Minister of Housing and Urbanism
- In office 17 September 1971 – 28 January 1972
- President: Salvador Allende
- Preceded by: Carlos Cortés Díaz
- Succeeded by: Orlando Cantuarias

Undersecretary of Labour
- In office 3 November 1970 – 1972
- Preceded by: Ernesto Yávar Castro

Personal details
- Born: 25 October 1910 Santiago, Chile
- Died: 1 January 1989 (aged 78) Santiago, Chile
- Party: Socialist Party of Chile
- Profession: Trade unionist and politician

= Julio Benítez Castillo =

Julio Benítez Castillo (25 October 1910 – 1989) was a Chilean trade unionist and politician of the Socialist Party of Chile.
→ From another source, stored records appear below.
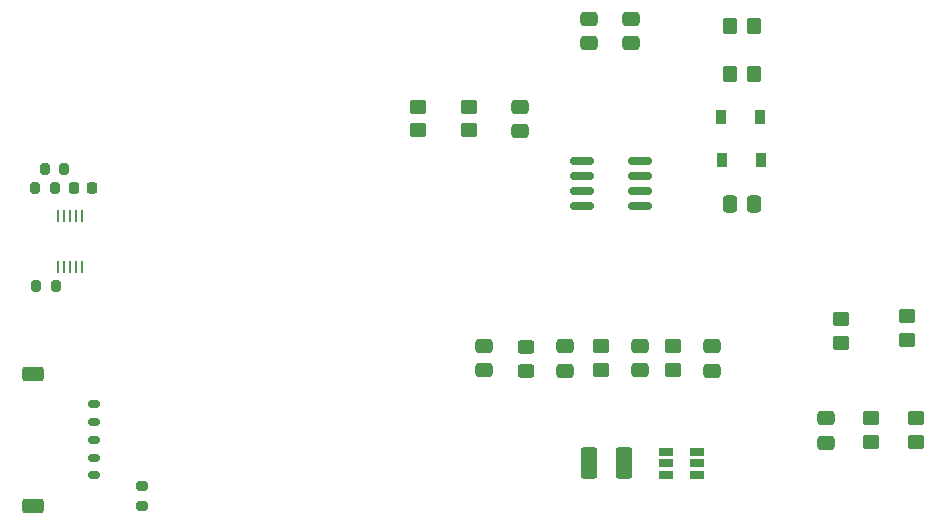
<source format=gbr>
%TF.GenerationSoftware,KiCad,Pcbnew,7.0.1-0*%
%TF.CreationDate,2023-03-22T23:36:25-07:00*%
%TF.ProjectId,Cosmic_Watch_Rev7_Nano_Revised,436f736d-6963-45f5-9761-7463685f5265,6.1*%
%TF.SameCoordinates,Original*%
%TF.FileFunction,Paste,Top*%
%TF.FilePolarity,Positive*%
%FSLAX46Y46*%
G04 Gerber Fmt 4.6, Leading zero omitted, Abs format (unit mm)*
G04 Created by KiCad (PCBNEW 7.0.1-0) date 2023-03-22 23:36:25*
%MOMM*%
%LPD*%
G01*
G04 APERTURE LIST*
G04 Aperture macros list*
%AMRoundRect*
0 Rectangle with rounded corners*
0 $1 Rounding radius*
0 $2 $3 $4 $5 $6 $7 $8 $9 X,Y pos of 4 corners*
0 Add a 4 corners polygon primitive as box body*
4,1,4,$2,$3,$4,$5,$6,$7,$8,$9,$2,$3,0*
0 Add four circle primitives for the rounded corners*
1,1,$1+$1,$2,$3*
1,1,$1+$1,$4,$5*
1,1,$1+$1,$6,$7*
1,1,$1+$1,$8,$9*
0 Add four rect primitives between the rounded corners*
20,1,$1+$1,$2,$3,$4,$5,0*
20,1,$1+$1,$4,$5,$6,$7,0*
20,1,$1+$1,$6,$7,$8,$9,0*
20,1,$1+$1,$8,$9,$2,$3,0*%
G04 Aperture macros list end*
%ADD10RoundRect,0.250000X0.337500X0.475000X-0.337500X0.475000X-0.337500X-0.475000X0.337500X-0.475000X0*%
%ADD11RoundRect,0.250000X-0.475000X0.337500X-0.475000X-0.337500X0.475000X-0.337500X0.475000X0.337500X0*%
%ADD12RoundRect,0.249999X-0.450001X0.350001X-0.450001X-0.350001X0.450001X-0.350001X0.450001X0.350001X0*%
%ADD13RoundRect,0.250000X0.475000X-0.337500X0.475000X0.337500X-0.475000X0.337500X-0.475000X-0.337500X0*%
%ADD14RoundRect,0.200000X0.200000X0.275000X-0.200000X0.275000X-0.200000X-0.275000X0.200000X-0.275000X0*%
%ADD15R,1.220000X0.650000*%
%ADD16RoundRect,0.150000X-0.350000X0.150000X-0.350000X-0.150000X0.350000X-0.150000X0.350000X0.150000X0*%
%ADD17RoundRect,0.250000X-0.650000X0.375000X-0.650000X-0.375000X0.650000X-0.375000X0.650000X0.375000X0*%
%ADD18RoundRect,0.250000X-0.462500X-1.075000X0.462500X-1.075000X0.462500X1.075000X-0.462500X1.075000X0*%
%ADD19RoundRect,0.249999X0.450001X-0.350001X0.450001X0.350001X-0.450001X0.350001X-0.450001X-0.350001X0*%
%ADD20RoundRect,0.200000X-0.275000X0.200000X-0.275000X-0.200000X0.275000X-0.200000X0.275000X0.200000X0*%
%ADD21RoundRect,0.225000X-0.225000X-0.250000X0.225000X-0.250000X0.225000X0.250000X-0.225000X0.250000X0*%
%ADD22RoundRect,0.249999X0.450001X-0.325001X0.450001X0.325001X-0.450001X0.325001X-0.450001X-0.325001X0*%
%ADD23RoundRect,0.249999X0.350001X0.450001X-0.350001X0.450001X-0.350001X-0.450001X0.350001X-0.450001X0*%
%ADD24RoundRect,0.200000X-0.200000X-0.275000X0.200000X-0.275000X0.200000X0.275000X-0.200000X0.275000X0*%
%ADD25RoundRect,0.150000X0.825000X0.150000X-0.825000X0.150000X-0.825000X-0.150000X0.825000X-0.150000X0*%
%ADD26R,0.900000X1.200000*%
%ADD27R,0.250000X1.100000*%
G04 APERTURE END LIST*
D10*
%TO.C,C6*%
X224855500Y-74264400D03*
X222780500Y-74264400D03*
%TD*%
D11*
%TO.C,C5*%
X210880000Y-58562500D03*
X210880000Y-60637500D03*
%TD*%
D12*
%TO.C,R20*%
X232216000Y-83983800D03*
X232216000Y-85983800D03*
%TD*%
D13*
%TO.C,C7*%
X205038000Y-68075000D03*
X205038000Y-66000000D03*
%TD*%
D14*
%TO.C,R10*%
X165725000Y-81200000D03*
X164075000Y-81200000D03*
%TD*%
D15*
%TO.C,U1*%
X219987500Y-97147300D03*
X219987500Y-96197300D03*
X219987500Y-95247300D03*
X217367500Y-95247300D03*
X217367500Y-96197300D03*
X217367500Y-97147300D03*
%TD*%
D16*
%TO.C,J1*%
X168995000Y-91200000D03*
X168995000Y-92700000D03*
X168995000Y-94200000D03*
X168995000Y-95700000D03*
X168995000Y-97200000D03*
D17*
X163805000Y-88595000D03*
X163805000Y-99805000D03*
%TD*%
D18*
%TO.C,L1*%
X210880000Y-96197300D03*
X213855000Y-96197300D03*
%TD*%
D12*
%TO.C,R2*%
X211896000Y-86269800D03*
X211896000Y-88269800D03*
%TD*%
D19*
%TO.C,R3*%
X196402000Y-68000000D03*
X196402000Y-66000000D03*
%TD*%
D12*
%TO.C,R9*%
X238566000Y-92365800D03*
X238566000Y-94365800D03*
%TD*%
D19*
%TO.C,R5*%
X200720000Y-68000000D03*
X200720000Y-66000000D03*
%TD*%
D13*
%TO.C,C1*%
X215198000Y-88323300D03*
X215198000Y-86248300D03*
%TD*%
D12*
%TO.C,R1*%
X217992000Y-86291300D03*
X217992000Y-88291300D03*
%TD*%
D20*
%TO.C,R8*%
X173050000Y-98125000D03*
X173050000Y-99775000D03*
%TD*%
D21*
%TO.C,C8*%
X167225000Y-72910000D03*
X168775000Y-72910000D03*
%TD*%
D13*
%TO.C,C18*%
X201990000Y-88323300D03*
X201990000Y-86248300D03*
%TD*%
D22*
%TO.C,L2*%
X205546000Y-88344800D03*
X205546000Y-86294800D03*
%TD*%
D23*
%TO.C,R7*%
X224818000Y-63190000D03*
X222818000Y-63190000D03*
%TD*%
D12*
%TO.C,R4*%
X237804000Y-83745800D03*
X237804000Y-85745800D03*
%TD*%
%TO.C,R24*%
X234756000Y-92365800D03*
X234756000Y-94365800D03*
%TD*%
D24*
%TO.C,R12*%
X164775000Y-71300000D03*
X166425000Y-71300000D03*
%TD*%
D25*
%TO.C,U2*%
X215198000Y-74366000D03*
X215198000Y-73096000D03*
X215198000Y-71826000D03*
X215198000Y-70556000D03*
X210248000Y-70556000D03*
X210248000Y-71826000D03*
X210248000Y-73096000D03*
X210248000Y-74366000D03*
%TD*%
D13*
%TO.C,C2*%
X208848000Y-88344800D03*
X208848000Y-86269800D03*
%TD*%
D23*
%TO.C,R6*%
X224843400Y-59176800D03*
X222843400Y-59176800D03*
%TD*%
D26*
%TO.C,D2*%
X225366400Y-66847600D03*
X222066400Y-66847600D03*
%TD*%
%TO.C,D1*%
X225391800Y-70505200D03*
X222091800Y-70505200D03*
%TD*%
D13*
%TO.C,C14*%
X230946000Y-94440800D03*
X230946000Y-92365800D03*
%TD*%
D11*
%TO.C,C3*%
X221294000Y-86291300D03*
X221294000Y-88366300D03*
%TD*%
D24*
%TO.C,R11*%
X163975000Y-72900000D03*
X165625000Y-72900000D03*
%TD*%
D27*
%TO.C,U3*%
X165920000Y-79530000D03*
X166420000Y-79530000D03*
X166920000Y-79530000D03*
X167420000Y-79530000D03*
X167920000Y-79530000D03*
X167920000Y-75230000D03*
X167420000Y-75230000D03*
X166920000Y-75230000D03*
X166420000Y-75230000D03*
X165920000Y-75230000D03*
%TD*%
D11*
%TO.C,C4*%
X214400000Y-58562500D03*
X214400000Y-60637500D03*
%TD*%
M02*

</source>
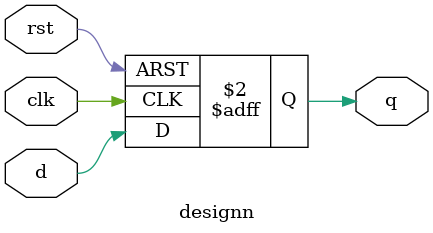
<source format=v>
module designn (
    clk,d,rst,q
);
    input clk,d,rst;
    output reg q;
/*
    in case of asynchronous 
    circuit reset signal will 
    have effect  when there
     is positive triggered in the
      reset signal independent of
      global clock signal.
    */
    always @(posedge clk,posedge rst) begin
        if (rst) 
            q <=1'd0;
        else
            q<=d;
    end
endmodule
</source>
He served as Undersecretary of Labour (1970–1972) and as Minister of Housing and Urbanism (1971–1972) in the administration of President Salvador Allende.

== Career ==
He studied at the Liceo de Aplicación.

A self-taught worker, he completed administrative and economic courses and seminars. Within the Socialist Party of Chile he held regional and national leadership roles, and he was also a national leader of the Central Única de Trabajadores (CUT). He served as Undersecretary of Labour from November 1970 to 1972, and in September 1971 was appointed Minister of Housing and Urbanism, a post he held until January 1972.